The Centers for Disease Control is issuing a new edict that would impose criminal penalties on landlords that try to evict tenants for failure to pay rent. Would someone please tell the scientists at the CDC to stop trying to be economists?
Increasingly, the CDC is attempting to exert its power over our economy in very strange ways…despite the reality that these scientists don’t have a clue how the real economy works. Think about it. First, they shut us down… now, they’re criminally going after landlords who try to collect rent? Listen to my podcast here for more on the insanity of this approach.
Hey CDC, what about the banks that need the mortgage payments from the landlords? What about the landlord needed to pay the costs to maintain the building? What about taxes? Who, exactly, is supposed to cover all that?
The stupidity of this policy is mind boggling. And although the President encouraged his administration to consider alternate measures to help prevent evictions and unnecessary hardship…this idea is the result of a group of not-so-grounded scientists trying to come up with a quick band-aid to help keep people in their homes during a challenging time. That’s all fine and good and I applaud both the sentiment and the goal… however, they’re going about it all wrong! The landlords, many of whom are middle income earners just trying to get by themselves, are ultimately the ones that will wind up with the short end of this stick.
Indeed, the National Apartment Association says it’s deeply concerned by the order adding that “without direct rental assistance, rents cannot be paid, and owners face a financial crisis of their own. By not being able to maintain properties and pay their mortgages or property taxes.”

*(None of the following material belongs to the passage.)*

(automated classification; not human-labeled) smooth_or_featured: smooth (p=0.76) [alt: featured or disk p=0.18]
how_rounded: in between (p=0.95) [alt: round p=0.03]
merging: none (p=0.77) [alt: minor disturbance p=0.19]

Meanwhile, what landlord will want to buy or build housing for the middle class in this new environment? The only markets most landlords will have an appetite for would either be for extremely low-income (so the government pays the rent) tenants or luxury housing where tenants and landlords are not subjected to the same foreclosure issues. Once again, the government contributes to a haves and haves-not, two-tiered economy.
Mark my words: this policy will have the unintended consequence of making housing costs ultimately much higher for the middle class… that is, if they can find any.